Given the title of her memoir – “A Portrait of the Scientist as a Young Woman” – a reader might expect to be immersed solely in a scientific story: how a geologist progressed over the years from hammering earth rocks as a student conducting deep research. -space mission. But this fascinating, beautifully written book is so much more. With courageous candor, Elkins-Tanton examines all aspects of her experiences – personal and professional, good and bad – to probe the very meaning of her life. She also offers new approaches to education, tactics for dealing with cases of sexual harassment in academia, and new methods of team building in scientific research that go beyond the “hero model.” “No one person can build human knowledge on their own anymore,” she notes. “We need the breadth of ideas that comes from a diversity of voices.”

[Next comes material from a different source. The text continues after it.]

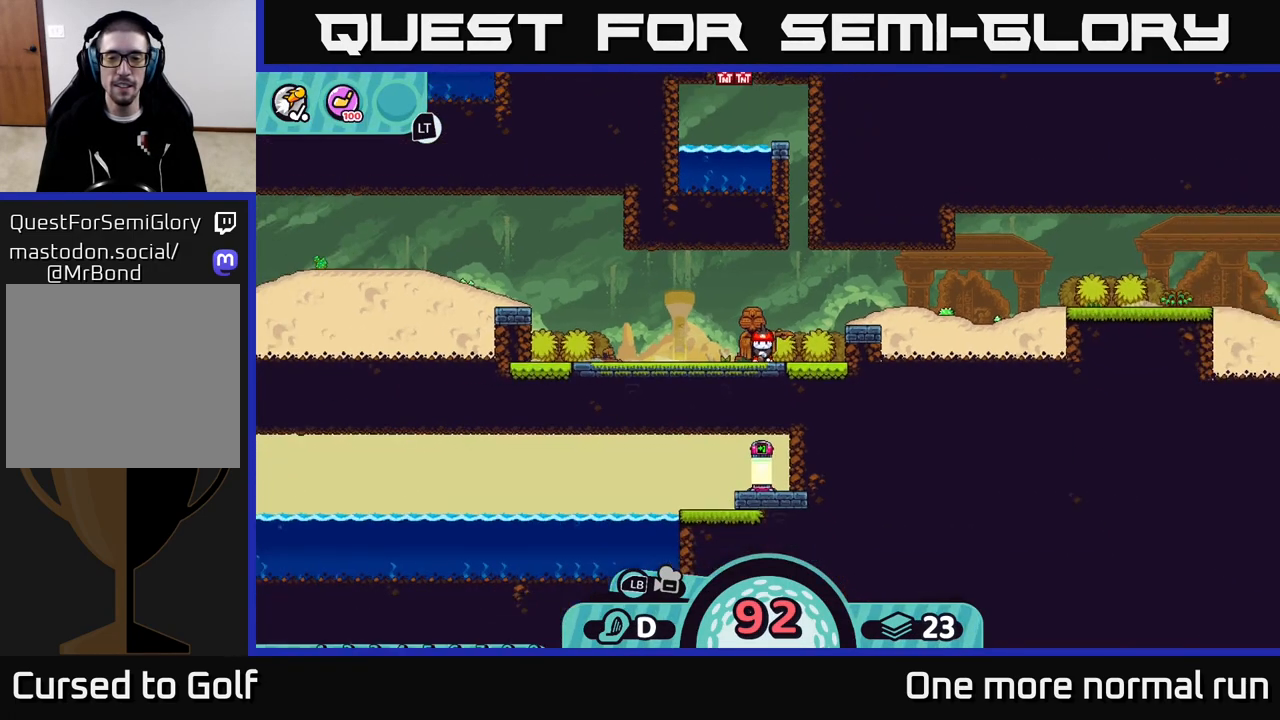
{"buttons": [], "left_stick": "center", "right_stick": "center", "button_events": [[17, "B", "down"], [100, "B", "up"]]}
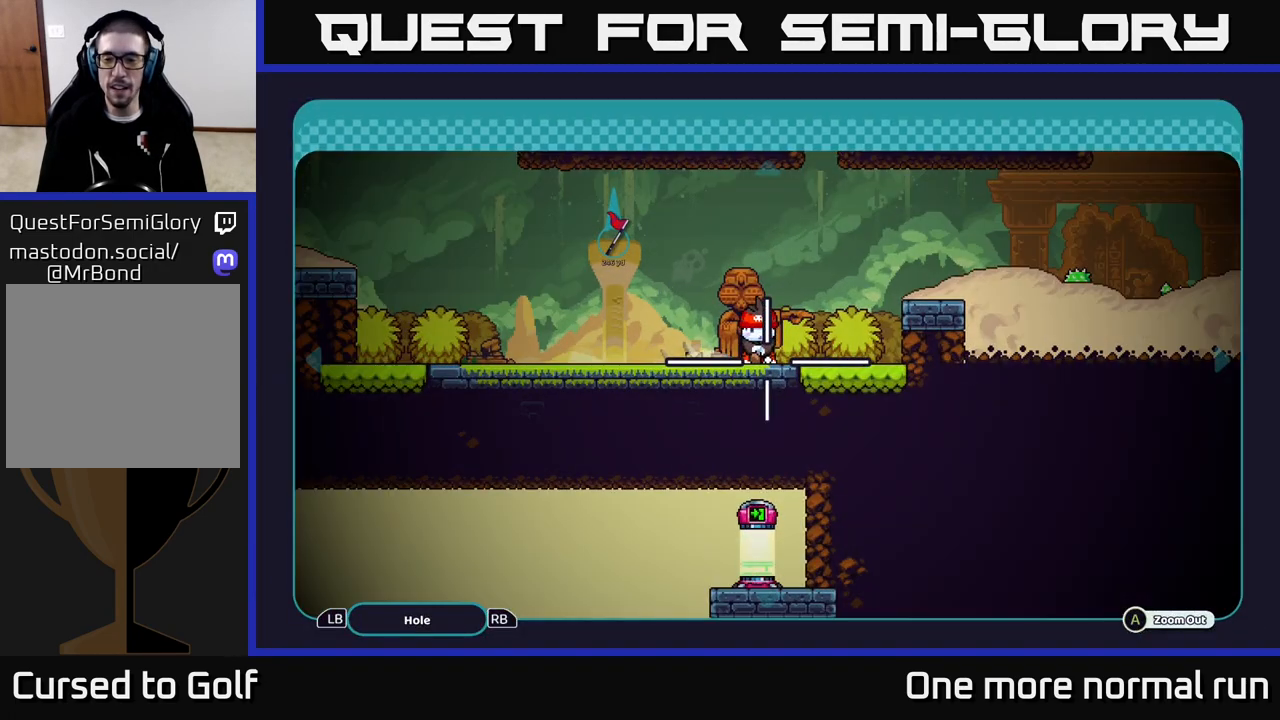
{"buttons": ["R2"], "left_stick": "center", "right_stick": "center", "button_events": [[233, "B", "down"], [300, "B", "up"], [500, "R2", "down"]]}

Elkins-Tanton’s childhood initially seems quite idyllic. Growing up in Ithaca, NY, she dabbled in poetry and music, won awards for her horsemanship, and explored her city with great freedom. But there was also a dark side: her mother was detached, her father often angry, and she had to wear an uncomfortable back brace to treat her scoliosis. More than that, she was repeatedly sexually abused as a small child in the woods in her neighborhood, a fact her mother never wanted to acknowledge. A terror remained within Elkins-Tanton for years because of this trauma, until a therapist recognized it as a type of post-traumatic stress disorder.

Prior to this analysis, however, she found solace in her chosen major at MIT. “The more I thought about geology,” she writes, “the more calm and comforted I felt. … This geologic timeline flowing into the past and then into the future felt like a big cold drink on a hot day. In her second year, she was conducting high-temperature, high-pressure experiments that mimicked the Earth’s interior. She delightfully recounts every step of her procedures like a chef lovingly describing his favorite recipe. Upon graduation, she obtained not only a bachelor’s degree, but also a master’s degree.

Here, his life takes an unexpected turn. Not feeling ready to continue her studies (“for reasons that are still obscure to me,” she admits), she surprisingly went into business by becoming an analyst for a management consulting firm. Over the next few years, she married into a prominent family, gave birth to a son and, while later running her own consulting firm, raised sheep and trained dogs. But after the dissolution of her marriage and two years of teaching mathematics at a small university in Maryland (where she met her current husband), she finally returned to MIT, first for a doctorate, then a professorship. .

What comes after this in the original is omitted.